* Directions *
Scan the listing below. Copy each line that contains "camera".

* Input for this task *

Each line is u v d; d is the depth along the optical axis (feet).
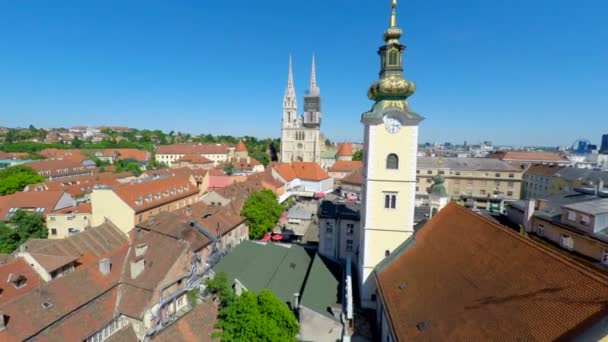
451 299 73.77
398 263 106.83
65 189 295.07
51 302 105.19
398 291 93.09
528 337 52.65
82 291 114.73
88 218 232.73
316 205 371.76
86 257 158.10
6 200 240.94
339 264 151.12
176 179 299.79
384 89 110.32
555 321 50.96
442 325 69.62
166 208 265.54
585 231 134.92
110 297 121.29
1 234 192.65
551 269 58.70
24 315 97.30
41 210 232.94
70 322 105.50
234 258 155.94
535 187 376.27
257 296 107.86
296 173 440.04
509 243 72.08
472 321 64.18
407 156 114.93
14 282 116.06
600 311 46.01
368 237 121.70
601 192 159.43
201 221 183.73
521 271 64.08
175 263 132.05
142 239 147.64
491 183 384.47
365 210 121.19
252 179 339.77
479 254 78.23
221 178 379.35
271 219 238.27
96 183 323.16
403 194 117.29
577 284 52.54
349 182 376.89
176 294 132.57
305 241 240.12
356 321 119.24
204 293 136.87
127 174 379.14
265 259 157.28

...

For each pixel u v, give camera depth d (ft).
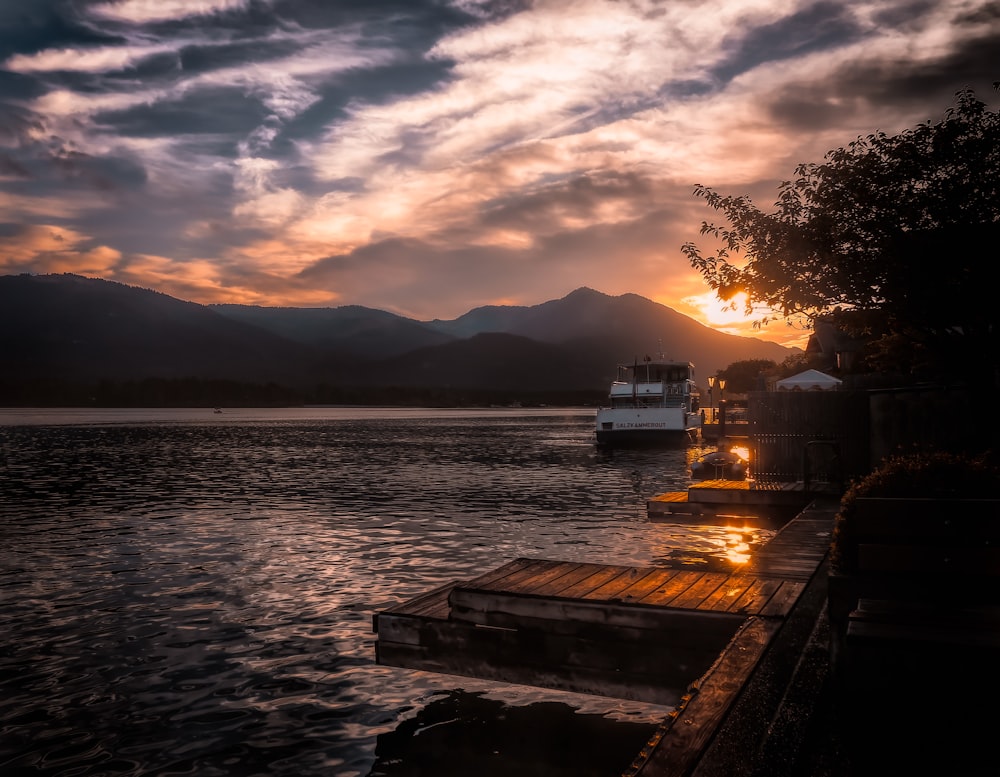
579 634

* * *

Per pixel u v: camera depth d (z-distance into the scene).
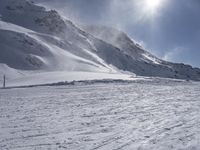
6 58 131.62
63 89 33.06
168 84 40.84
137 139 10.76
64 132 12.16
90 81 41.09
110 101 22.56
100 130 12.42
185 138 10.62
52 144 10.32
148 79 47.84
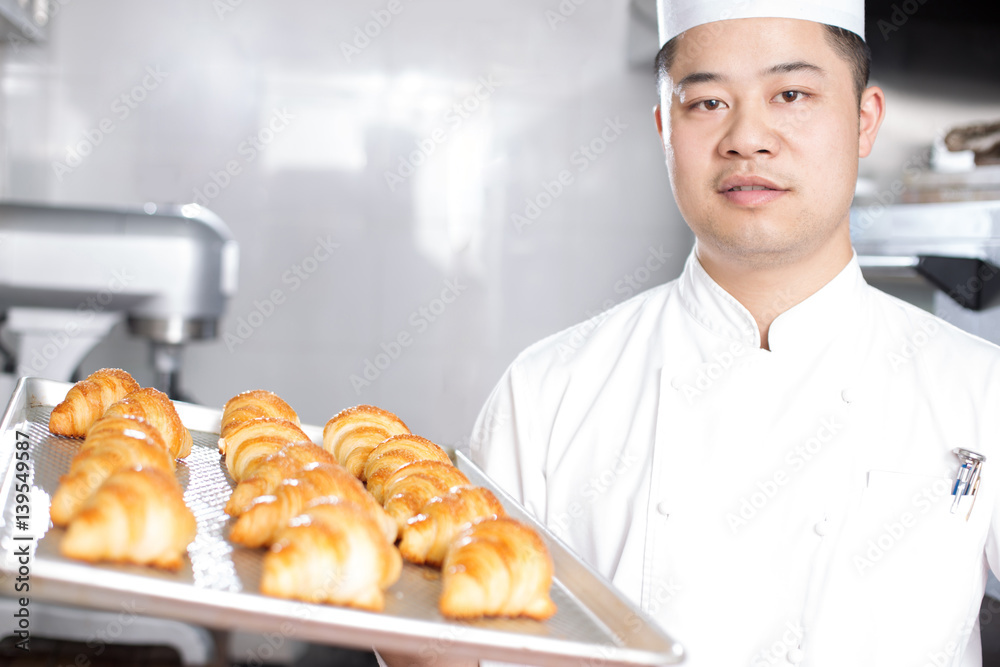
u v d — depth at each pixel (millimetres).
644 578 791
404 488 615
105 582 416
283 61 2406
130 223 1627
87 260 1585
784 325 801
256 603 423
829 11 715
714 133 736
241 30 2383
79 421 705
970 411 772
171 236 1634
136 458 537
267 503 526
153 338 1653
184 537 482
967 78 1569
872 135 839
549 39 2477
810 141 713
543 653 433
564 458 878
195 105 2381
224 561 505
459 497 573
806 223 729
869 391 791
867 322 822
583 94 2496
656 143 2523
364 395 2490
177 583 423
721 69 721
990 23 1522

* Answer section *
For each pixel u v, give camera depth d (ft).
Per pixel u v: camera depth d (z-distance into the scene).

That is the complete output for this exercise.